Archive for March, 2008

Social Media Breakfast: Singapore – Blog Coverage

March 31, 2008

Taking the place of Icio Links this week, some great online coverage of SMB: Singapore.

First up, Michael’s video. 12 minutes of awesomeness (you have to click on the link because as usual, WordPress is giving me problems with video).

Hisham gives his recount of a crazy weekend .

Amsie the foodie of course has her food pictures up.

Andrew too had a busy weekend but made the time to appear for SMB

YuHui’s post is here.

Prof. Michael dropped in for awhile but then followed the various conversations online to chime in as well.

Jeff Pulver (from whom we borrowed the personal tagging idea) picked up our video and we’re also very happy to have been picked up by Mitch Joel in Episode #97 of Six Pixels Of Separation. If you haven’t listened to this podcast, you need to. It’s the spark that got the collaboration for SMB off in the first place!

Truly a remarkable experience with great connections and conversations going on as well as a great community being formed. Don’t miss the next one!

It’s very possible I didn’t get all the pingbacks/trackbacks/links/Google Alerts, so if you posted something up on SMB: Singapore. Do let me know and I’ll add you in!


Also picked up: a comparison between journalists and bloggers.

Nabilah has a recount of the whole social media adventure of hers from class to our audio interview to the SMB.

Sheylara wrote a lengthy post (with lots of great pictures) that you should check out as well.


First Social Media Breakfast: Singapore A Success!

March 30, 2008

About 40 people turned up for the first Social Media Breakfast: Singapore at Frujch today and it was a really good experience for me and I just wanted to thank everyone for getting up early on a Saturday to have breakfast at 9am.

It never ceases to amaze me how “flat” interactions are between people involved in social media (ie I can be a student but people doing real research and real work are still interested in what I have to say on certain issues and vice versa). I don’t have pictures (because I was too busy running around) and I’m sure videos will be posted by Michael and Andre in the coming days, so look out for that.

Before going further, I just need to clarify that SMB: Singapore was not organised as part of the social media course I’m taking in SMU. I don’t get a grade for this. In fact, Derrick, who isn’t in SMU, started the ball rolling and I just joined him for the ride. The aim, as emphasised in my earlier post is community.

So, here are my memorable experiences (in no particular order):

Finding out (aka Brad) is a guy and introducing him to the other foodie in the room, Amelia.

Finding out Jean is a researcher in life science (which you would not expect from a social media person). Thanks Xiao Hui for the introduction.

Meeting Andrew whose passion is virtual worlds.

Discovering Michael’s very cool site: Comiqs.

Putting faces to people like Michael Cheng, Debbie, Joanna, Brian, Enning & Supriya.

Entries supplied:

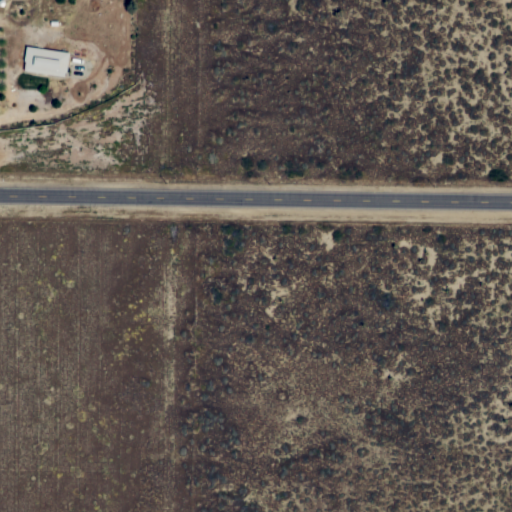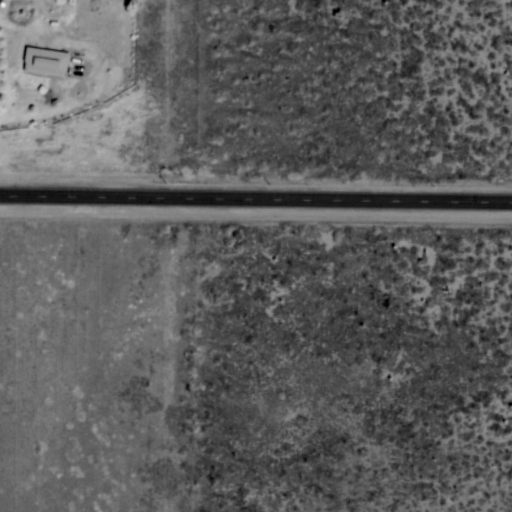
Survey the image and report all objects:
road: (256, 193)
==
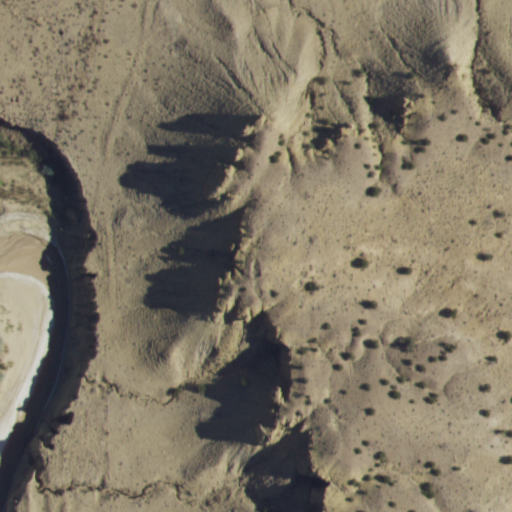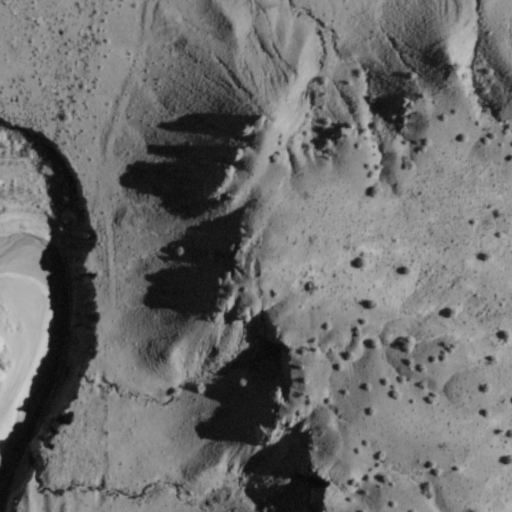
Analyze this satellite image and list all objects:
---
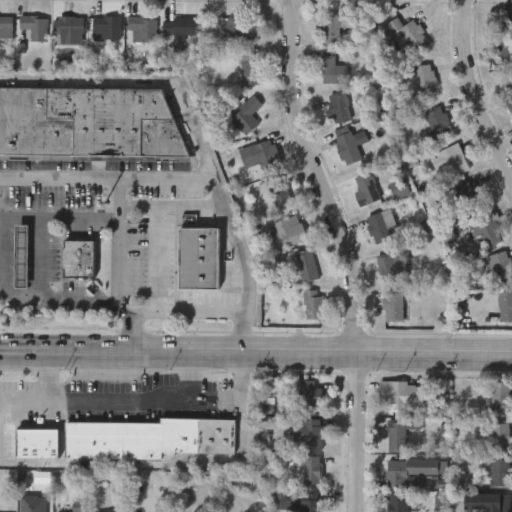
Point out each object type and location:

What the exercise asks:
Write out the part of the Social Media Breakfast blog archive from "Also picked up: a" to "to the SMB.".

Task solution:
Also picked up: a comparison between journalists and bloggers.

Nabilah has a recount of the whole social media adventure of hers from class to our audio interview to the SMB.